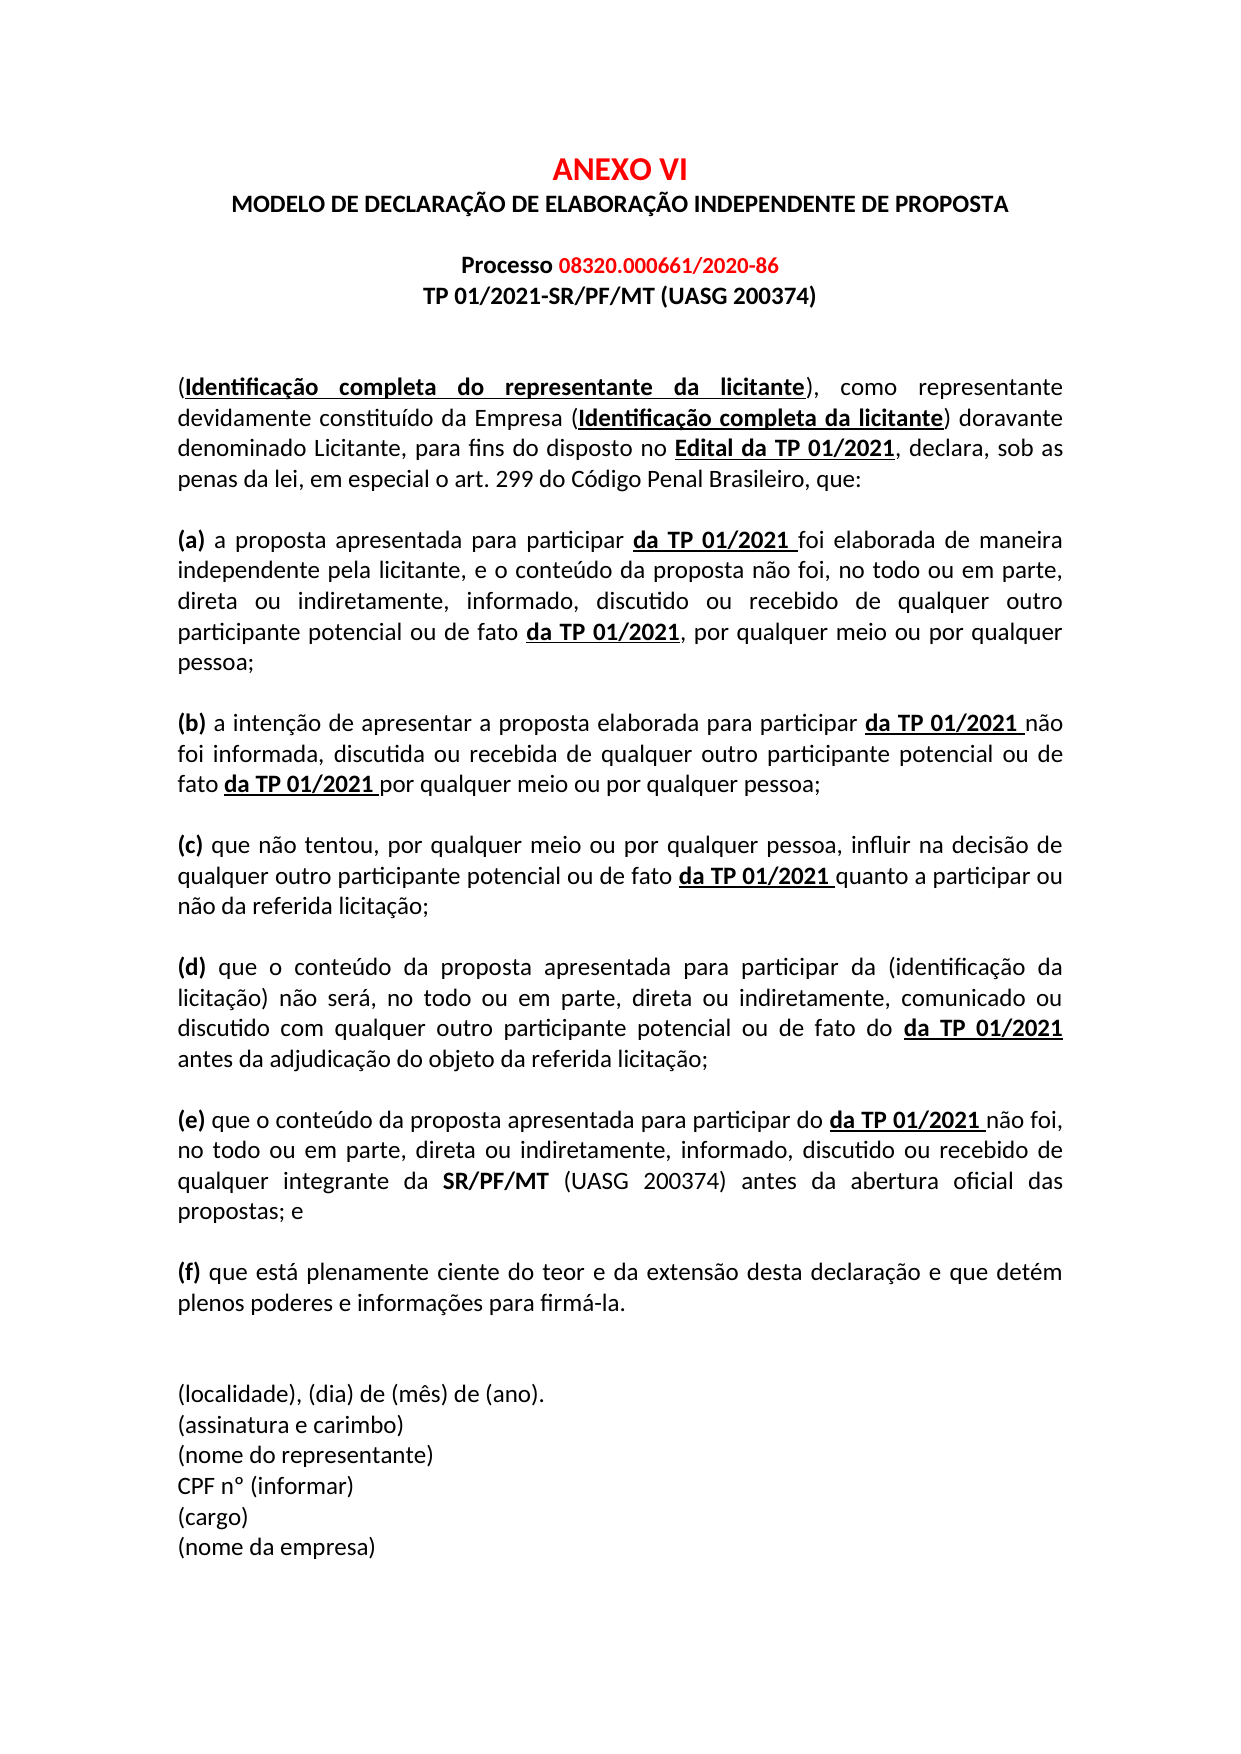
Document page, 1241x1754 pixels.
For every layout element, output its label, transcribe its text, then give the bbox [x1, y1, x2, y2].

text (nome da empresa) [177, 1531, 1063, 1562]
text (d) que o conteúdo da proposta apresentada para participar da (identificação da licitação) não será, no todo ou em parte, direta ou indiretamente, comunicado ou discutido com qualquer outro participante potencial ou de fato do da TP 01/2021 antes da adjudicação do objeto da referida licitação; [177, 951, 1063, 1073]
text (nome do representante) [177, 1440, 1063, 1470]
text (cargo) [177, 1501, 1063, 1531]
text (assinatura e carimbo) [177, 1409, 1063, 1440]
text MODELO DE DECLARAÇÃO DE ELABORAÇÃO INDEPENDENTE DE PROPOSTA [177, 188, 1063, 219]
text (localidade), (dia) de (mês) de (ano). [177, 1379, 1063, 1409]
text (c) que não tentou, por qualquer meio ou por qualquer pessoa, influir na decisão de qualquer outro participante potencial ou de fato da TP 01/2021 quanto a participar ou não da referida licitação; [177, 829, 1063, 921]
text (b) a intenção de apresentar a proposta elaborada para participar da TP 01/2021 não foi informada, discutida ou recebida de qualquer outro participante potencial ou de fato da TP 01/2021 por qualquer meio ou por qualquer pessoa; [177, 707, 1063, 799]
text ANEXO VI [177, 148, 1063, 188]
text (e) que o conteúdo da proposta apresentada para participar do da TP 01/2021 não foi, no todo ou em parte, direta ou indiretamente, informado, discutido ou recebido de qualquer integrante da SR/PF/MT (UASG 200374) antes da abertura oficial das propostas; e [177, 1104, 1063, 1226]
text (f) que está plenamente ciente do teor e da extensão desta declaração e que detém plenos poderes e informações para firmá-la. [177, 1257, 1063, 1318]
text TP 01/2021-SR/PF/MT (UASG 200374) [177, 280, 1063, 310]
text (Identificação completa do representante da licitante), como representante devidamente constituído da Empresa (Identificação completa da licitante) doravante denominado Licitante, para fins do disposto no Edital da TP 01/2021, declara, sob as penas da lei, em especial o art. 299 do Código Penal Brasileiro, que: [177, 371, 1063, 493]
text Processo 08320.000661/2020-86 [177, 249, 1063, 280]
text (a) a proposta apresentada para participar da TP 01/2021 foi elaborada de maneira independente pela licitante, e o conteúdo da proposta não foi, no todo ou em parte, direta ou indiretamente, informado, discutido ou recebido de qualquer outro participante potencial ou de fato da TP 01/2021, por qualquer meio ou por qualquer pessoa; [177, 524, 1063, 677]
text CPF nº (informar) [177, 1470, 1063, 1501]
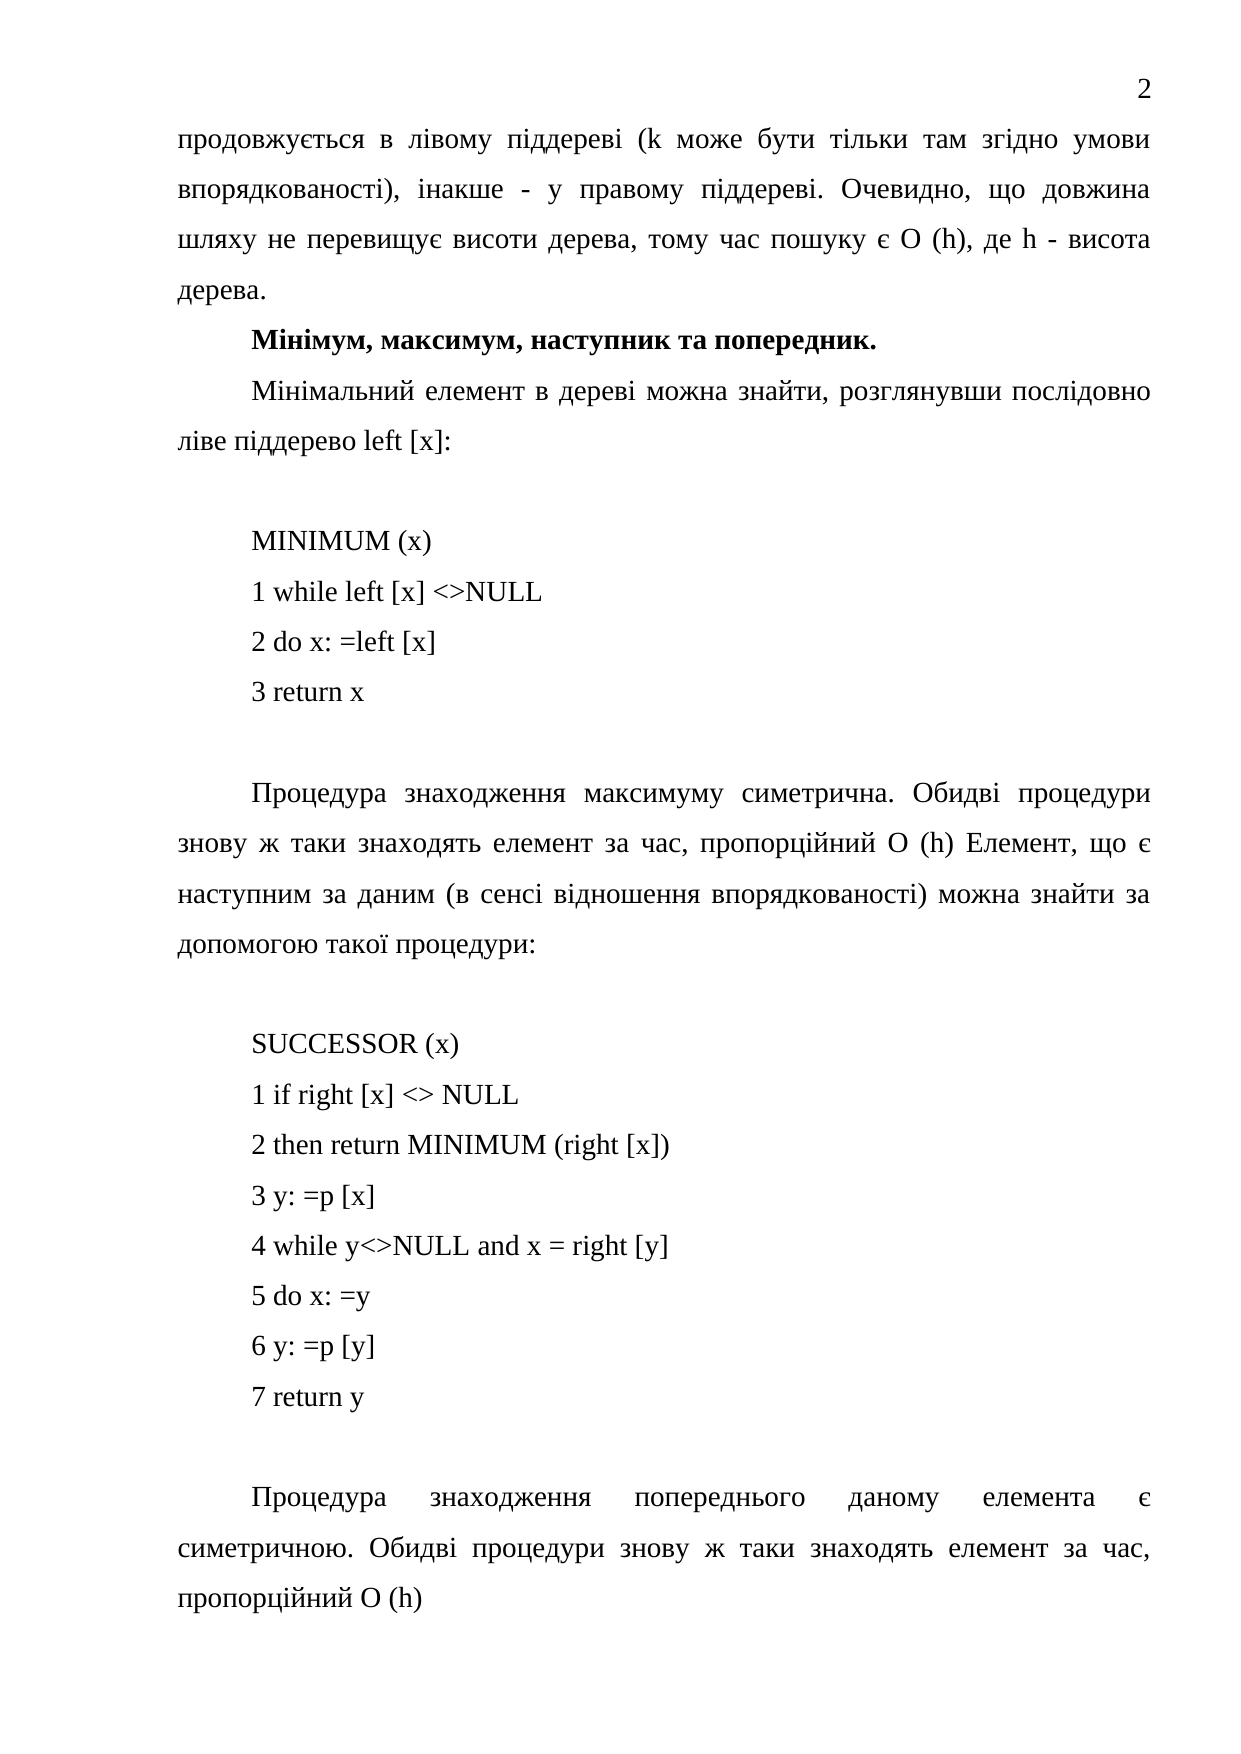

* [What to work on]: Retrieve each line of the data in which the word "apresentada" can be found.

* [Exercise result]:
text (d) que o conteúdo da proposta apresentada para participar da (identificação da licitação) não será, no todo ou em parte, direta ou indiretamente, comunicado ou discutido com qualquer outro participante potencial ou de fato do da TP 01/2021 antes da adjudicação do objeto da referida licitação; [177, 951, 1063, 1073]
text (e) que o conteúdo da proposta apresentada para participar do da TP 01/2021 não foi, no todo ou em parte, direta ou indiretamente, informado, discutido ou recebido de qualquer integrante da SR/PF/MT (UASG 200374) antes da abertura oficial das propostas; e [177, 1104, 1063, 1226]
text (a) a proposta apresentada para participar da TP 01/2021 foi elaborada de maneira independente pela licitante, e o conteúdo da proposta não foi, no todo ou em parte, direta ou indiretamente, informado, discutido ou recebido de qualquer outro participante potencial ou de fato da TP 01/2021, por qualquer meio ou por qualquer pessoa; [177, 524, 1063, 677]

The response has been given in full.